Od 25 lat żony taksówkarza grają: Katarzyna Bieschke - Wabich (Mary Smith) i Małgorzata Chryc - Filary (Barbara Smith), wspomnianego kierowcę – bigamistę, Johna Smitha - Adam Dzieciniak, przyjaciela Johna, Stanleya Gardnera – Michał Janicki, policjantów - Zbigniew Filary (Inspektor Porterhouse) i Mirosław Kupiec (Inspektor Troughton), sąsiada, Bobby’ego Franklyna - Adam Zych. Do ekipy „Maydaya” nieco później, bo kilkanaście lat temu, dołączył Mateusz Kostrzyński (jako Reporter).

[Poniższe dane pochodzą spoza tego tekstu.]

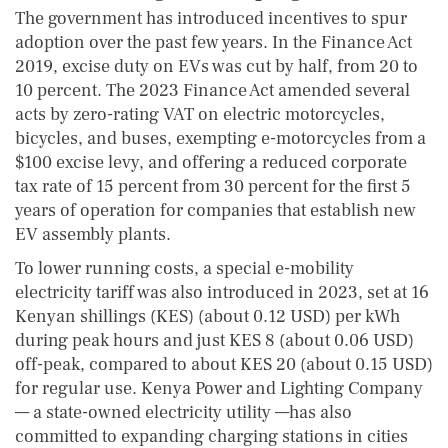
The government has introduced incentives to spur
adoption over the past few years. In the Finance Act
2019, excise duty on EVs was cut by half, from 20 to
10 percent. The 2023 Finance Act amended several
acts by zero-rating VAT on electric motorcycles,
bicycles, and buses, exempting e-motorcycles from a
$100 excise levy, and offering a reduced corporate
tax rate of 15 percent from 30 percent for the first 5
years of operation for companies that establish new
EV assembly plants.
To lower running costs, a special e-mobility
electricity tariff was also introduced in 2023, set at 16
Kenyan shillings (KES) (about 0.12 USD) per kWh
during peak hours and just KES 8 (about 0.06 USD)
off-peak, compared to about KES 20 (about 0.15 USD)
for regular use. Kenya Power and Lighting Company
— a state-owned electricity utility —has also
committed to expanding charging stations in cities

W szczecińskiej adaptacji występował też: w roli Reportera - Karol Gruza (aktor zmarł w 2011 roku), z kolei w postać Cyryla wcielali się: Piotr Emanuel Kraus (który jest na zasłużonej emeryturze) i Wiesław Orłowski (aktor zmarł w lutym 2024 roku).
Wielu naszych widzów było na naszym przedstawieniu po kilka lub kilkanaście razy, a podobno jeden z rekordzistów obejrzał przedstawienie ponad trzydzieści razy. Co interesujące, spektakl, który cieszy się tak ogromnym powodzeniem u widzów (zawsze komplety na widowni, a bilety rozchodzą się jak świeże bułeczki!), powstał w zaledwie dziesięć dni. To wydaje się niemal niemożliwe. Zwłaszcza że zwykle w teatrach przygotowania do wystawienia sztuk wymaga czasu. Reżyser Stefan Szaciłowski w jednym z wywiadów przyznał, że sześć tygodni to absolutne minimum, by móc zrealizować farsę.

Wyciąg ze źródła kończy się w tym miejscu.